14:00から16:00。研修員を理科と数学・ITの2つのグループに分け、東京学芸大学の施設を視察した。理科実験室では、教職課程の「実験授業」、「基礎実験」、「専門実験」などの概要の説明を受けた。数学・ITグループは、附属図書館の見学と説明を受け、その後、加藤直樹准教授による電子黒板についてデモを交えた説明を受けた。

・10月13日(水)この日の午前中は、2つのグループに分かれた。
IT関係の研修生1名は9:30から10:50まで附属高等学校大泉校舎で、河野真也教諭の授業「アルゴリズムと簡単なプログラム」を見学。授業後、授業者と意見交換。
IT関係以外の研修生は10:00から11:30の間、附属世田谷中学校を訪問。世田谷中学校の概要について説明を受け、その後、教育実習生が行う理科の授業を見学した。
13:45から16:30.附属世田谷小学校を訪問。栄養教諭より、学校給食の説明を受けながら昼食をとった。その後、校外の教員、教育実習生の参加している校内研修会の授業研究を見学した。授業は総合学習としての「人間のこころ」の学びである。研修生は、普段見ている総合学習と全く異質な内容だったので、戸惑っていたようである。しかし、授業後の検討会で、専任教員や大学から招かれた講師の「子どものこころの動きはどうであったか」という観点から発言する様子を熱心に見ていた。
副校長からは「授業研究の形だけではなく意味を知ってもらうために、呼応ない研修会を公開している」、「授業研究は教員による自主的な活動であり、管理職の役割は教員を支援する環境を整えることである」などの説明を受けた。
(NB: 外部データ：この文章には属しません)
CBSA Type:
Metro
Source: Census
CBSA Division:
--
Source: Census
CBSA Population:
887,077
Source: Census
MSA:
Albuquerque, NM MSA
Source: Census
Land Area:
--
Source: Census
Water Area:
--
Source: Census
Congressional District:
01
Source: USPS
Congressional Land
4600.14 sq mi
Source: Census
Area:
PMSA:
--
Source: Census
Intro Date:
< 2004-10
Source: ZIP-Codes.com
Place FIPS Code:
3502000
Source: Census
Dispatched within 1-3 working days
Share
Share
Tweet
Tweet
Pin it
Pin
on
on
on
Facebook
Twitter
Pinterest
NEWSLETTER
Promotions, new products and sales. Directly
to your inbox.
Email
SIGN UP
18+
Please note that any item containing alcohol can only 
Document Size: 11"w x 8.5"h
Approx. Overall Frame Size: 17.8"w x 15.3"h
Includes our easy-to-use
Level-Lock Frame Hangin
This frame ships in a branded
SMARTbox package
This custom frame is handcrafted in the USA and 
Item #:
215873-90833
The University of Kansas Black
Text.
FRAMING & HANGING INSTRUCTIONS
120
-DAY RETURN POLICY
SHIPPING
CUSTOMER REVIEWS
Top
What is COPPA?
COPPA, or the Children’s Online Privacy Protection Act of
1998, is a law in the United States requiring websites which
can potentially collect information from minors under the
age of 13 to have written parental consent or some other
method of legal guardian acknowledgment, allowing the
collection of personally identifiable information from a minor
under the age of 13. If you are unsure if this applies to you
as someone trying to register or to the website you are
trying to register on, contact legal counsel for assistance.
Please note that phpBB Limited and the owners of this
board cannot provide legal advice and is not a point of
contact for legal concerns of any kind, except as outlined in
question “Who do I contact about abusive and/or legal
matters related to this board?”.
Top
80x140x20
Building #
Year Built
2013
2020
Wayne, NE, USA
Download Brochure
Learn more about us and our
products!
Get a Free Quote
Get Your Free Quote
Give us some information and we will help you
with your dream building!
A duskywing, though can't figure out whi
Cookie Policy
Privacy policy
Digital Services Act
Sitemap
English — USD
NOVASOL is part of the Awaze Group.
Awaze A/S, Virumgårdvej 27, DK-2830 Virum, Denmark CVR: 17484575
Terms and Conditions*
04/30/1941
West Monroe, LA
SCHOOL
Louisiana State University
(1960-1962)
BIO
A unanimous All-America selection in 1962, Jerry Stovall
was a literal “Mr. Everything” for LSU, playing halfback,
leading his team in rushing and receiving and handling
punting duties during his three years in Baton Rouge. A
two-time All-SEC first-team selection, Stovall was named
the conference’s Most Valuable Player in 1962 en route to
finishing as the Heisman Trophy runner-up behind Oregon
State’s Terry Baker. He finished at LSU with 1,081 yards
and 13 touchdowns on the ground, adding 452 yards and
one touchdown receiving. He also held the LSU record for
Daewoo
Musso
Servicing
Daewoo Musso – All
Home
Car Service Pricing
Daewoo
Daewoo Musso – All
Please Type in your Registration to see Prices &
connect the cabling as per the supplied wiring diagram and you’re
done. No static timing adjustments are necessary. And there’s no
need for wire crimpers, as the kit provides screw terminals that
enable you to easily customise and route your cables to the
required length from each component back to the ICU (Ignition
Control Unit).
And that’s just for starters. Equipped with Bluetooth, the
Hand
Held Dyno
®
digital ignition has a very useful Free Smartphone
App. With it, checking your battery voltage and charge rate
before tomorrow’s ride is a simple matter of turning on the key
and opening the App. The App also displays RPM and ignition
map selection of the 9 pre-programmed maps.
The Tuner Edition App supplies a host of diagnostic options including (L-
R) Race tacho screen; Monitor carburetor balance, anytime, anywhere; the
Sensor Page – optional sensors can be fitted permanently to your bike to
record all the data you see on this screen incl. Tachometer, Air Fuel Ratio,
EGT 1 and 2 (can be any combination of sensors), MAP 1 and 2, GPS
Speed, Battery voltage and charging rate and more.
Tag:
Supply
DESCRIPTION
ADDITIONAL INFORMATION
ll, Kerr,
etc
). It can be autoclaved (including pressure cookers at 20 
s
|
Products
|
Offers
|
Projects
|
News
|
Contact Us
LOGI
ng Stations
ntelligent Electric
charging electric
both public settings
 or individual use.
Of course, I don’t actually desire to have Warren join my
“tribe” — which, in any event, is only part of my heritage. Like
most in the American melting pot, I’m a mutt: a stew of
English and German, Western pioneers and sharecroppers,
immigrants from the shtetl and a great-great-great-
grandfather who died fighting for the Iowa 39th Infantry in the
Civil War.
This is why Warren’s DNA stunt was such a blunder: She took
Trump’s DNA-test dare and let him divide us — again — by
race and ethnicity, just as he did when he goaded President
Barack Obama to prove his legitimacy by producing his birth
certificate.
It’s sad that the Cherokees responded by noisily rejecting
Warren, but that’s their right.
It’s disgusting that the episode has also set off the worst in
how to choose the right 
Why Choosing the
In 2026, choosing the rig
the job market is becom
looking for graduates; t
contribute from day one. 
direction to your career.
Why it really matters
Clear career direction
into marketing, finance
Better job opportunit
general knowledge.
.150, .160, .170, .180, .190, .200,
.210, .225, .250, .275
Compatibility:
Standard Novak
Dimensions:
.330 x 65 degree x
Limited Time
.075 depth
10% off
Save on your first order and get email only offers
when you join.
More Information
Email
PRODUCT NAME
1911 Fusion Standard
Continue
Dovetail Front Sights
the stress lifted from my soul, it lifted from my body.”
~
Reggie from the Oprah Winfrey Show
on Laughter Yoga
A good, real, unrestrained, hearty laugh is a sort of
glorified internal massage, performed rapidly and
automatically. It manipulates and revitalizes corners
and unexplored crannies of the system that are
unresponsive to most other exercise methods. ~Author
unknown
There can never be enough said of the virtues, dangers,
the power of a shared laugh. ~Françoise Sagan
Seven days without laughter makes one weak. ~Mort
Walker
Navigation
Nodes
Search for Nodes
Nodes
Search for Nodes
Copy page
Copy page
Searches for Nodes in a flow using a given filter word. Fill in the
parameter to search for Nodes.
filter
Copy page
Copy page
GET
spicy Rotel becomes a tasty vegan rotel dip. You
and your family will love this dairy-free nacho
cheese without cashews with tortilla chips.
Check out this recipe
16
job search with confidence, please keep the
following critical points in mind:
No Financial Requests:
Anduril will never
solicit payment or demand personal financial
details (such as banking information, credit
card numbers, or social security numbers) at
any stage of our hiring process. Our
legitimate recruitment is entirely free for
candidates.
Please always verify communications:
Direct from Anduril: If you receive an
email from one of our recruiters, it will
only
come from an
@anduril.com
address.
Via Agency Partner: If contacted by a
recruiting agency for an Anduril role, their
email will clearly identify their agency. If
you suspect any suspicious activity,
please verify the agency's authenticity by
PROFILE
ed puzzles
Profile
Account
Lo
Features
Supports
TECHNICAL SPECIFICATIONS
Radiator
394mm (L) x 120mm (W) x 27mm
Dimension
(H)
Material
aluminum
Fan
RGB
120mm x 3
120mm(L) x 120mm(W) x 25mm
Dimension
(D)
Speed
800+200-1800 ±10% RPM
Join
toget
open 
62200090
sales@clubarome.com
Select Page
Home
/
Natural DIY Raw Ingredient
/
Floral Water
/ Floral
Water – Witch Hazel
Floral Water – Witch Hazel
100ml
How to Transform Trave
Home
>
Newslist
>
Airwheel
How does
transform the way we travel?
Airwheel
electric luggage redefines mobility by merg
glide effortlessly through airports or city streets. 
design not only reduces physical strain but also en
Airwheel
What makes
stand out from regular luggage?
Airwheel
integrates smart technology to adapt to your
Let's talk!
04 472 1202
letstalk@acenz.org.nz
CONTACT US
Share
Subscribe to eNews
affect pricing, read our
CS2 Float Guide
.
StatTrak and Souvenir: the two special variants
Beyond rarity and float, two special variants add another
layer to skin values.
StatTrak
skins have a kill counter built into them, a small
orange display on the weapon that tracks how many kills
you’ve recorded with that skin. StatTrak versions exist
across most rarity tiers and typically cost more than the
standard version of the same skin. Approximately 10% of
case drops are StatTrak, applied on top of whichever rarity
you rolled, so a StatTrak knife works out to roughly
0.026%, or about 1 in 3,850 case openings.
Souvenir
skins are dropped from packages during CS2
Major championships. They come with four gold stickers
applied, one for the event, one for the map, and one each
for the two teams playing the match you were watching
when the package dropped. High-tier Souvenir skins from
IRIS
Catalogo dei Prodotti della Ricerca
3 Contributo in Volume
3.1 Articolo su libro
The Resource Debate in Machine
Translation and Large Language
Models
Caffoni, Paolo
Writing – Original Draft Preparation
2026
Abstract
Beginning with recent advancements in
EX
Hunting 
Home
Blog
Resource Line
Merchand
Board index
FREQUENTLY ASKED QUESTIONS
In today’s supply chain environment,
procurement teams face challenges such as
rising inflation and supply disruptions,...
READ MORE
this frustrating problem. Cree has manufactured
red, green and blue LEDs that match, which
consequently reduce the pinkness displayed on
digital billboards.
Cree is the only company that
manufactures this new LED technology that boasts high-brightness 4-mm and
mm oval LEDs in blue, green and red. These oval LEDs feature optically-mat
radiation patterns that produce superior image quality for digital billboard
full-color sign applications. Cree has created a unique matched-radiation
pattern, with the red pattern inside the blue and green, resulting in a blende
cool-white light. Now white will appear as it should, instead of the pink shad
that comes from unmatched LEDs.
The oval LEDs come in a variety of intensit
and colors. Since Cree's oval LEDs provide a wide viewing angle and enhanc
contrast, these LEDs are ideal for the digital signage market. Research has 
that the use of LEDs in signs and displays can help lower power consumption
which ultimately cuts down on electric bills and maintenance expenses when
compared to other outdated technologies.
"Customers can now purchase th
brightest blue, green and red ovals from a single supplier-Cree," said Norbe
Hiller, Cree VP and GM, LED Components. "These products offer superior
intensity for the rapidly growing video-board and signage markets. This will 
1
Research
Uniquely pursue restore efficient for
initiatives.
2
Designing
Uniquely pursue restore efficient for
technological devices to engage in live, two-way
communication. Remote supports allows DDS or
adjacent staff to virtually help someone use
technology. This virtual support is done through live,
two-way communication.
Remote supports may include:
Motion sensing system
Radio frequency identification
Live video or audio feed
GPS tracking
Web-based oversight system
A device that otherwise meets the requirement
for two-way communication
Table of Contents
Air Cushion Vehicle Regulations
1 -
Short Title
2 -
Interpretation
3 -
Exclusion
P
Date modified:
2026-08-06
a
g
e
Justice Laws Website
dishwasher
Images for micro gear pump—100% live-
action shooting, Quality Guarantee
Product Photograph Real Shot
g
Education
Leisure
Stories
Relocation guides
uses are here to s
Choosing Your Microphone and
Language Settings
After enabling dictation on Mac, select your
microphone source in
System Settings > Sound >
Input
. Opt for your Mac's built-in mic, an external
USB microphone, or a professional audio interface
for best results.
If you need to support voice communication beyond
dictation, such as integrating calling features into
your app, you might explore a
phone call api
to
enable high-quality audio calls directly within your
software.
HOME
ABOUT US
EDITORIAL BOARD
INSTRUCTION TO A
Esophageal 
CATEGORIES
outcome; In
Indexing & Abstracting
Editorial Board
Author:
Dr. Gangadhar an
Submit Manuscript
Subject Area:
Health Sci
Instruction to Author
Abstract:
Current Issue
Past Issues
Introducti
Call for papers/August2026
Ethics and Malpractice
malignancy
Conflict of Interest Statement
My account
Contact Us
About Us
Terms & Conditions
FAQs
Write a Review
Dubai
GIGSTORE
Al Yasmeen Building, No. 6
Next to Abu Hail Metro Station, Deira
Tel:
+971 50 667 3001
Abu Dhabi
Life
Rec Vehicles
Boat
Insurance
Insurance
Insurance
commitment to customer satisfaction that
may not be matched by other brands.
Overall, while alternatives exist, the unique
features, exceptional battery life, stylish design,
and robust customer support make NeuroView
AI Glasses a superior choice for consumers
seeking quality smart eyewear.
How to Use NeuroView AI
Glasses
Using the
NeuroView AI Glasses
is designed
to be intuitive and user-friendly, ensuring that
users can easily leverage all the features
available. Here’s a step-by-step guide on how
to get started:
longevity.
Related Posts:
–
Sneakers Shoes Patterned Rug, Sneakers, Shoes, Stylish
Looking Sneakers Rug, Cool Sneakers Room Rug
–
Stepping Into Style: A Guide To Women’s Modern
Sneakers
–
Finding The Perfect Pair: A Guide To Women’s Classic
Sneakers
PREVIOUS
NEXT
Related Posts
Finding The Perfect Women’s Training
・10月14日(木)前日に引き続き、午前中は2つのグループに分かれた。
 一つのグループは、IT関係の1名と高校の教育に関心のある3名が附属高等学校へ行き、8:30から12:00までの間、教育実習生による研究授業を見学。内容は「情報社会の光と影」をテーマとした2時間続きの授業である。授業後、実習生の反省会に同席。授業者と意見交換を行った。
もうひとつのグループは10:00から12:00までの間、附属小金井小学校にて教育実習生による小学校2年生と3年生を対象とした算数の授業を見学した。2年生の授業は「三角形と四角形」、3年生の授業は「水のかさ」を内容とするものであった。
 13:30から15:00。専門家3名による教員養成課程についての各論。福地:教育実習について。高畑:授業検討会に出席する時の心構え。鎌田:東京学芸大学の教員養成課程のカリキュラムについて。
 15:00から16:00。小金井小学校において、午前中に行われた授業についての検討会。授業者による自評、質疑、協議。検討会の記録係、司会は実習生から選定。研修員は熱心に検討会の進行を観察していた。

・10月15日(金) 9:00から12:00。JICA東京国際センターにて今回の日本研修について振り返りを行った。研修の成果と帰国後の活動について確認した。研修に対する抱負を研修前に記載してもらったその紙にそれぞれの成果を記入し、発表してもらった。専門家からそれぞれコメントを行った。